_About this exercise:_
From the listing below, list each line that contains the word "courroies".

_Material shown:_
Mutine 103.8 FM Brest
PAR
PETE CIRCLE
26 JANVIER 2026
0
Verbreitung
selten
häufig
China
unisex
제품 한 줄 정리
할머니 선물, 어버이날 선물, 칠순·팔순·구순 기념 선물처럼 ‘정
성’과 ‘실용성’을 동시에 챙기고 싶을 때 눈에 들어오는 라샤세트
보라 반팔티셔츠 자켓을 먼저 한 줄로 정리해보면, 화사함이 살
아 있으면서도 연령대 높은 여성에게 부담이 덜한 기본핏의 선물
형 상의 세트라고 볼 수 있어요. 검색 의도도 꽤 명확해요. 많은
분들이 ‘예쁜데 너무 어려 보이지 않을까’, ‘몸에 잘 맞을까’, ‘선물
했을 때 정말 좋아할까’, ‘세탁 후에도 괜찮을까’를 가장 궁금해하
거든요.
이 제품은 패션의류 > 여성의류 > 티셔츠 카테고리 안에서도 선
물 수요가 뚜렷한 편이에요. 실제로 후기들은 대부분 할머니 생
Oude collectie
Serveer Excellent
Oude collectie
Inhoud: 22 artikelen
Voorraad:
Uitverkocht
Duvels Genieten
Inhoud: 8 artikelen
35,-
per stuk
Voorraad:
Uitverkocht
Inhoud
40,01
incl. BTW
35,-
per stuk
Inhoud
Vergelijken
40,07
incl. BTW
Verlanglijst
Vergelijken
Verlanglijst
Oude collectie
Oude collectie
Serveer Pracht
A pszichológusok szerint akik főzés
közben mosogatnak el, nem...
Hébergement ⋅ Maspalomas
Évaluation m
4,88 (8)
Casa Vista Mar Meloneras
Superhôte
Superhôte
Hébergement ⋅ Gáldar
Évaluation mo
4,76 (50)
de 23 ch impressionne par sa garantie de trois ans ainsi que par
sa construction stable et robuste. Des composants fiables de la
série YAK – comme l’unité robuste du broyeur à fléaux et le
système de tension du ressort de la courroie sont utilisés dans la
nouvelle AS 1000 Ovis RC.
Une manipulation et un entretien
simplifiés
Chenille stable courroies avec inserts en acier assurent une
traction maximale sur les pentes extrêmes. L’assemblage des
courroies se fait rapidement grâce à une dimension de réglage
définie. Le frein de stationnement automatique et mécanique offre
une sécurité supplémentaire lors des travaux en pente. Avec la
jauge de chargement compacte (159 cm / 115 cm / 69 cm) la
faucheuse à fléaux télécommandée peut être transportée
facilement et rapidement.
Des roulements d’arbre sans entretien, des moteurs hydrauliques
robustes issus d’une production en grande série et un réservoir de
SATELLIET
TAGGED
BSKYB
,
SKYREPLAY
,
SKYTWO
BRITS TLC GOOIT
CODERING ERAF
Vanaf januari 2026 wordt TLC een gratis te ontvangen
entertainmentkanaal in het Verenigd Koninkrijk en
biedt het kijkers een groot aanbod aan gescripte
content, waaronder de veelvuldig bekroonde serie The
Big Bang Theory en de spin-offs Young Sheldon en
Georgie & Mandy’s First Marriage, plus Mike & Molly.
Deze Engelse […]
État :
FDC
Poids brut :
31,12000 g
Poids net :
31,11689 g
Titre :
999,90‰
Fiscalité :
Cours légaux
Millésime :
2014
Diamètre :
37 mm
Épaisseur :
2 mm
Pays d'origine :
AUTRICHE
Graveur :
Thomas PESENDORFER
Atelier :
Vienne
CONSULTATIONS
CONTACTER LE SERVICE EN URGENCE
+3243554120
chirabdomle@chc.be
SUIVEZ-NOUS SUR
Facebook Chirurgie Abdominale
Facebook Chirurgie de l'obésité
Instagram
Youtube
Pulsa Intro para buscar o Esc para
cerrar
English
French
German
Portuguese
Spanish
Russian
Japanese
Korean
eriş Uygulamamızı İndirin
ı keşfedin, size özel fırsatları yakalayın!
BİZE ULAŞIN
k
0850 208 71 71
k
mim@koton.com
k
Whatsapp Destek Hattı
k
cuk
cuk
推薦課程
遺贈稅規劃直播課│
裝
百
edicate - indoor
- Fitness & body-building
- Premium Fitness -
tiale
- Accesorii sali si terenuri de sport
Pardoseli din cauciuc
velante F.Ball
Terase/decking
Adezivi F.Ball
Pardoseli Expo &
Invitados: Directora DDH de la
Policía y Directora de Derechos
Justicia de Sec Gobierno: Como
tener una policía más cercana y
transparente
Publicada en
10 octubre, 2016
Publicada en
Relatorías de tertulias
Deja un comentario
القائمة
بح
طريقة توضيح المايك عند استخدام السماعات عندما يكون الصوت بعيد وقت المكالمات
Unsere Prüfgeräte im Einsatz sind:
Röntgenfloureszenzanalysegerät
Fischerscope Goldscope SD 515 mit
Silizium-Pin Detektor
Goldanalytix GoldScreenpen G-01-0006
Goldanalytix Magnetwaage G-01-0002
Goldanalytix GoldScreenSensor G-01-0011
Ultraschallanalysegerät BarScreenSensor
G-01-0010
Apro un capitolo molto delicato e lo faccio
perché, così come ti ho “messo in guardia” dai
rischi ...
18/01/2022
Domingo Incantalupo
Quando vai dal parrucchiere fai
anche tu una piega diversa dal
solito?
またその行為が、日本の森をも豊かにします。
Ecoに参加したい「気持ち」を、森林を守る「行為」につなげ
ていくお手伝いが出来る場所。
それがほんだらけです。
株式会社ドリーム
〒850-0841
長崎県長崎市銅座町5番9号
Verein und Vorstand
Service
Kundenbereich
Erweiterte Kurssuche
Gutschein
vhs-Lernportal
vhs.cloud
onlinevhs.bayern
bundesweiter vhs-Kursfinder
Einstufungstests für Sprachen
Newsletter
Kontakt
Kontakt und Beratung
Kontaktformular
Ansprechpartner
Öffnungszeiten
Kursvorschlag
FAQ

_Expected answer:_
Chenille stable courroies avec inserts en acier assurent une
courroies se fait rapidement grâce à une dimension de réglage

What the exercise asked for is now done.